Despite it being superceded by the 2011 standard, I'm going to quote
C99 because it's what I'm most familar with, and I suspect most
readers are in the same situation. 7.17 specifies the NULL
macro as:
NULL
which expands to an implementation-defined null pointer constant;
6.3.2.3 Pointers in turn defines null pointer constant as:
An integer constant expression with the value 0, or such an expression cast to type void *
And finally, for completeness, 6.6 defines integer constant expression as:
Constant expressions shall not contain assignment, increment, decrement, function-call, or comma operators, except when they are contained within a subexpression that is not evaluated.
An integer constant expression shall have integer type and shall only have operands that are integer constants, enumeration constants, character constants, sizeof expressions whose results are integer constants, and floating constants that are the immediate operands of casts. Cast operators in an integer constant expression shall only convert arithmetic types to integer types, except as part of an operand to the sizeof operator.
What's important to realize is that this allows a great deal of
freedom with regard to how an implementation defines NULL
. Some
examples:
#define NULL 0
#define NULL ((void *)0)
#define NULL 0L
typedef void *__voidp;
#define NULL ((__voidp)0)
#define NULL (1ULL-1ULL)
#define NULL ('9'-'0'-9)
#define NULL (sizeof(void *)/(sizeof(char)-2))
In particular, the set of possible types NULL
could have includes
all integer types and void *
. Fortunately, since these are all null
pointer constants, in most contexts using NULL
will get you The
Right Thing no matter which type NULL
might have. Pointer
comparisons, assignments to pointers, the ?:
operator, and so forth
all treat null pointer constants in special ways such that the type of
the null pointer constant mostly doesn't matter.
The main place the type of NULL
does become an issue is with
variadic (or non-prototyped) functions. Consider these examples:
printf("%p", NULL); // WRONG!
execl("/bin/true", "true", NULL); // WRONG!
The first is wrong, in general, because the %p
specifier for
printf
requires an argument of type void *
. The second example is
always wrong because the execl
function requires arguments of type
char *
, and NULL
can never have type char *
.
One might object that, despite being formally incorrect, the above
should work, especially if NULL
is defined with the typical C
definition of ((void *)0)
. Assuming also that pointers of different
types are treated identically by the calling convention, having type
void *
instead of char *
would not matter when calling execl
.
(Arguably it may not matter anyway, since C specified that char *
and void *
have the same representation, but it's not entirely clear
how this applies to arguments to variadic functions.)
Things get a lot uglier with C++. In C++, NULL
was traditionally
defined as plain 0
, on account of the fact that C++ has no implicit
conversion from void *
to other pointer types. (Note that the
current C++ standard also allows NULL
to be defined as nullptr
,
and some non-conforming implmentations define it in other ways, such
as __null
.) So in many historical C++ implementations, if you pass
NULL
to a variadic function, bad things might happen.
And bad things did happen.
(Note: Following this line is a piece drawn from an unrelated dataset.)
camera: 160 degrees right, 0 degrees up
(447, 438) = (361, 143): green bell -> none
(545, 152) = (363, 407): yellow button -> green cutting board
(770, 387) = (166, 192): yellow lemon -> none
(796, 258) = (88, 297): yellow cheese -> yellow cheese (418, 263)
We were encountering several
hard-to-track-down crash bugs in certain applications (including
evince and audacity) built against musl,
which at the time defined NULL
as 0
for C++ programs, and it
turned out the source of the problem was that the C++ code was making
calls to variadic C functions using NULL
as a sentinel. The
original report and
further details are available in the mailing list archives for musl.
The crashes that were happening were on 64-bit archs (at the time, for
us that meant just x86_64
) and were, if I recall, "heisenbugs":
inserting additional code to inspect what was going on made some or
all of them go away. As it turns out, while x86_64
(and most 64-bit
archs) uses entire registers or 64-bit stack slots for all arguments,
even ones smaller than 64-bit, there's no guarantee in the ABI that
the unused upper bits will be cleared by the caller. So, when the
caller passed 0
as an int
to a variadic function, the upper 32
bits of the stack slot contained whatever junk happened to be there
before, and the callee's va_arg
, attempting to read an argument of
type void *
, pulled the junk in as the upper bits of the pointer.
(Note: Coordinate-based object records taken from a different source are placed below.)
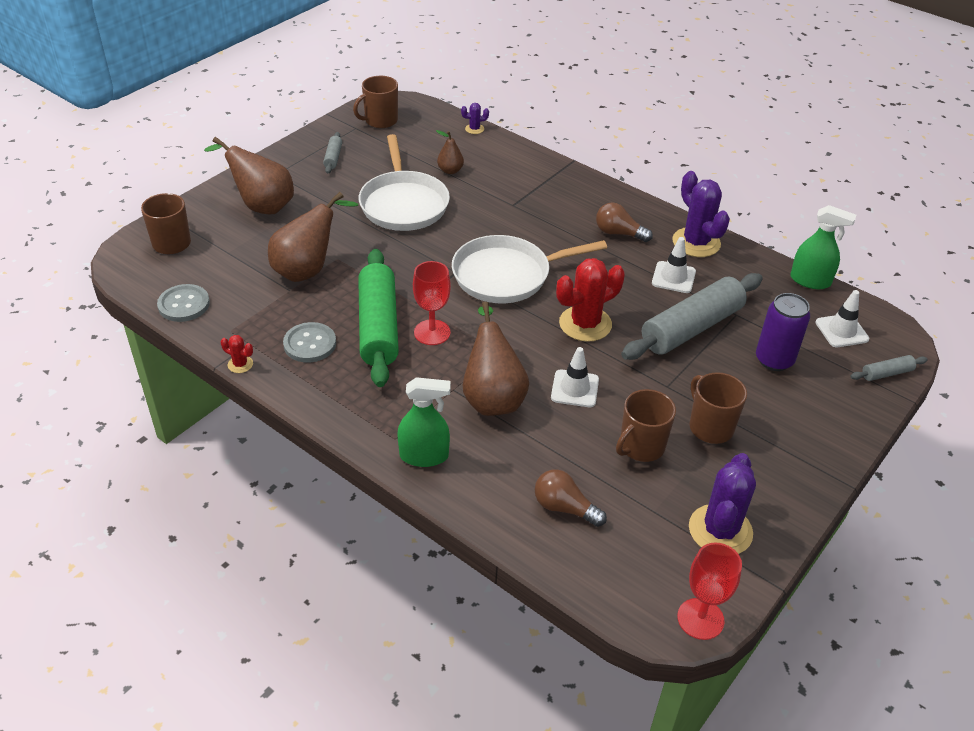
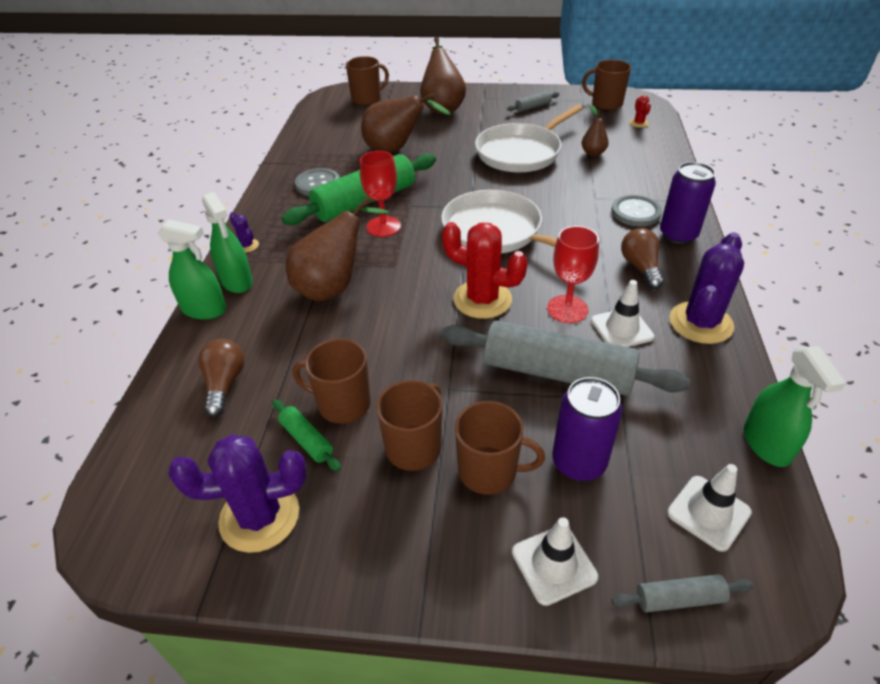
camera: 60 degrees right, 0 degrees up
(184, 304) = (312, 127): grey button -> grey button (635, 212)
(240, 364) = (272, 169): red cactus -> red cactus (639, 123)
(448, 491) = (204, 310): none -> green spray bottle
(474, 129) = (665, 141): purple cactus -> purple cactus (247, 246)
(575, 389) = (386, 328): white traffic cone -> white traffic cone (554, 564)
(599, 196) = (678, 235): none -> purple can
(664, 480) = (306, 440): none -> green rolling pin
(700, 619) = (120, 548): red goblet -> red goblet (567, 309)
(755, 402) = (489, 471): none -> brown mug
(886, 373) = (679, 598): grey rolling pin -> grey rolling pin turned 45 degrees counterclockwise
Thus, manifestation of the bug was highly dependent both on the code
executed just prior to the variadic call, and the compiler's choice of
how to setup the arguments (e.g. push
versus mov
).
As far as what we would do about the issue, I've been on the fence for
a long time about the relative merits of trying to work around
incorrect, non-portable applications versus actively breaking them and
pressuring their maintainers to fix them. However, the widespread
incorrect use of NULL
seemed overwhelming, and developers seemed
very reluctant to fix the issue. Fortunately, we came up with what I
believe is a really good solution on musl's side: replacing this:
#ifdef __cplusplus
#define NULL 0
#else
#define NULL ((void *)0)
#endif
with this:
#define NULL 0L
(Note that musl assumes a type model where long
and pointers have
the same size; this is also assumed by Linux and is fundamental to the
way system calls work, so it's not an unreasonable assumption for us.)
By making this change, all programs that assume they can pass NULL
as a pointer argument to variadic functions (sentinel role or
otherwise) continue to work as if NULL
were defined as ((void
*)0)
. However, GCC does not consider 0L
a valid "sentinel" value
(since it has the wrong type) for functions declared with the
sentinel
attribute.
So what we have achieved is making incorrect programs work, but
produce warnings where the code is incorrect.
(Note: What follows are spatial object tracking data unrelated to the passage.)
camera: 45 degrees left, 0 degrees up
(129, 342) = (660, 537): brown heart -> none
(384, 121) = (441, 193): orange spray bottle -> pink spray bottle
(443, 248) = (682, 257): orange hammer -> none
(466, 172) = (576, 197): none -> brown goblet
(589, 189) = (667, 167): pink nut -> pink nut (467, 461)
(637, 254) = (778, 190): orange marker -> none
One initial concern I had with this approach is that the matter of
whether NULL
has pointer or integer type might be observable to
programs in such a way that the change from ((void *)0)
to 0L
could break some incorrect C programs. However, after some of the
smart folks over at Stack Overflow tried
to find ways a program might detect whether NULL is defined with
integer or pointer
type
and failed, I deemed the change safe, and our developers and users
have not run into any problems since.
It's been some time now (about 6 months) since the issue was raised
and addressed in musl, but I just recently reported the sentinel
issue
in Busybox and submitted a patch to fix it.
While getting the patch accepted was painless, I mention this anecdote
as a possible explanation for why the NULL
sentinel bug is so
prevalent: after the patch was accepted, I received several follow-up
emails
chipping in with misconceptions about NULL
. The impression I was
left with is that everybody seems to think NULL
is a much simpler
topic than it really is.
So what would I recommend programmers do with NULL
? After all this
trouble with variadic function arguments, I've just basically stopped
using NULL
completely. A simple 0 is shorter and usually clear when
initializing or returning a pointer, and for null pointer checks, I
usually use the !
operator rather than ==NULL
anyway. However, I
really don't have any opinion on what others should do; from a
correctness standpoint, what matters is simply not making
assumptions about the type of NULL
. Anywhere the type of the
expression matters, you really need to use a cast, which you could
apply to NULL
, or simply to 0
.
As a final remark, I don't think this article would be complete without mentioning a similar article, albeit much shorter and less detailed, written by Jens Gustedt over two years ago.